CNN's Dobbs Cites Liberal Congressman for 'Guts' to Tackle Overspending

     CNN’s Lou Dobbs attacked the federal government for overspending, heavy borrowing, and poor accounting practices on his August 14 program. Yet in doing so, the anchor actually praised a liberal Democrat criticized for his own spendthrift record.

     Dobbs introduced the story by correspondent Christine Romans by remarking that “by almost any measure, the federal government is not a very good steward of taxpayer money, to say the very least and to say it as kindly as possible.”

     Bolstering that argument, Romans featured David Williams of Citizens Against Government Waste (CAGW) charging that the government practices “the same sort of accounting that Enron did.”

     Romans added to the mix Rep. Jim Cooper’s (D-Tenn.) complaint about the level at which foreign creditors hold U.S. securities. Romans even finished her story with Cooper’s concerns without addressing his background.

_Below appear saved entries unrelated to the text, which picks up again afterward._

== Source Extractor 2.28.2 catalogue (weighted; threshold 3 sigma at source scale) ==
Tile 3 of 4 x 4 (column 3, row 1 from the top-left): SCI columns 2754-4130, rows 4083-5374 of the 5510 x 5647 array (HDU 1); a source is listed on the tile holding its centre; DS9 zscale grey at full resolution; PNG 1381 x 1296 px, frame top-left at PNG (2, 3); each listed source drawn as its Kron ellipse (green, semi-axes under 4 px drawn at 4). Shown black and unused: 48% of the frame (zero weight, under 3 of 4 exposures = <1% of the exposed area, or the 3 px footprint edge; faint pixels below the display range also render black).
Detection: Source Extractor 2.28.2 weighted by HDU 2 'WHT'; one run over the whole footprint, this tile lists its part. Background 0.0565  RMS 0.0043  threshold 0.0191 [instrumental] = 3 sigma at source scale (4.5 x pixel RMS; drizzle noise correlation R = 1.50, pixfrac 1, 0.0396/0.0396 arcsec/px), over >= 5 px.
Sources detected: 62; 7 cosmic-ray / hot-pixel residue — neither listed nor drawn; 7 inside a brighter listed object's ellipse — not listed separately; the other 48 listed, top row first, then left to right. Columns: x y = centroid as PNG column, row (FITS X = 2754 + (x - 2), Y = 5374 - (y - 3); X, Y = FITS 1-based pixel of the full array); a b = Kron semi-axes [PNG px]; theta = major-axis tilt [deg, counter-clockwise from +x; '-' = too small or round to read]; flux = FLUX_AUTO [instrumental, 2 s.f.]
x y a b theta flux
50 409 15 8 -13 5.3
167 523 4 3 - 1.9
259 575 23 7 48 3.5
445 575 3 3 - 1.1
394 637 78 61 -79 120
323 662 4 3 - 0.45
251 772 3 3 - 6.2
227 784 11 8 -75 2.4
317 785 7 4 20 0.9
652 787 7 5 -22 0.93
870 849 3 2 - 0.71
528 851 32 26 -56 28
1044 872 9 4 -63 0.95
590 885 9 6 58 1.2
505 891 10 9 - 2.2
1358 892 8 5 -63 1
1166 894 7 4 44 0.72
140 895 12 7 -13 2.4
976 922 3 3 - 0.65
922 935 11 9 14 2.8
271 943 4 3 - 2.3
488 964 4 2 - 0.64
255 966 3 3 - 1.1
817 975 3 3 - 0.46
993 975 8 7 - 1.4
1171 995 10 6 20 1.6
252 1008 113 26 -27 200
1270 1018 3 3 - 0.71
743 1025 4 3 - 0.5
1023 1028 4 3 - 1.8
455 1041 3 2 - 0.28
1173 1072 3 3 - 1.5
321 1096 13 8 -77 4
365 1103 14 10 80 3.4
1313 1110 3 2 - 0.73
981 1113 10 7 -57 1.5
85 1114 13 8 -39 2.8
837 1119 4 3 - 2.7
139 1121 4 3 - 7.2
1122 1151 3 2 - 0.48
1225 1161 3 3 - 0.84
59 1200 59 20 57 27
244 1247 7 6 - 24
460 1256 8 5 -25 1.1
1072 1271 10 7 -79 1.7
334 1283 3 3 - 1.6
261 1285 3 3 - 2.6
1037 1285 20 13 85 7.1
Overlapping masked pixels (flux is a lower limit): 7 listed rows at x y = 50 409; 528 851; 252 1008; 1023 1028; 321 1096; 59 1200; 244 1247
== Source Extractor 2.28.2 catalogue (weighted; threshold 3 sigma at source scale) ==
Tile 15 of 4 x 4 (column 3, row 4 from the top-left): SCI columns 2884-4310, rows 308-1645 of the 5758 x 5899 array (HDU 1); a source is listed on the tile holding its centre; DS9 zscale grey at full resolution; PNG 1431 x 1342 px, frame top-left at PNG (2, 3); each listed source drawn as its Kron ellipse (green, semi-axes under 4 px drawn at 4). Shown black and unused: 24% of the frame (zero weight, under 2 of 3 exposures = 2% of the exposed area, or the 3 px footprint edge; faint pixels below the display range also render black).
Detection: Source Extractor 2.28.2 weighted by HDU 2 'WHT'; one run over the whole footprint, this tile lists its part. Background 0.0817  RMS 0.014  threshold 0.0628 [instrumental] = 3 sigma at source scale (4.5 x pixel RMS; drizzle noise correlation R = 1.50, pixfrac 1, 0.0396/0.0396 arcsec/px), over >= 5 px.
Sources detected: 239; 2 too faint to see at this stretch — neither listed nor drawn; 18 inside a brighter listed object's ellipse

     Thanking Romans for her report, Dobbs worried that “unless someone finds the leadership and the guts” to deal with overspending and borrowing the United States would be a “debtor nation.” In closing, he hinted that Rep. Cooper was such a politician with such intestinal fortitude, saying America needs leaders for the issues “that are staring us all in the face. Jim Cooper among them.”

     But what the veteran CNN newsman left out was that CAGW criticized as “unfriendly” Cooper’s recent voting record. According to CAGW’s congressional voting scorecard, Cooper voted for the waste-cutting watchdog group’s position only 31 percent of the time in his current term in Congress, and only 26 percent of the time in his previous term.

     Cooper’s 2005 voting record also scored a strong 80 percent liberal ranking by the Americans for Democratic Action (ADA). What’s more, a look at the ADA’s ranking shows that Cooper has become more liberal in his recent time in office over his prior service in the 1980s and early 1990s. Before 1990, Cooper averaged a 65 percent liberal voting record according to ADA, and in the early 1990s his highest average rating was 70 percent in 1993.

     Cooper is also no friend of taxpayers, argues the National Taxpayers Union (NTU), who graded him a “D” for agreeing with the organization on only 33 percent on tax issues in 2005. The year before, during an election year, Cooper did even worse, voting with NTU only 15 percent of the time, earning an “F” from the organization.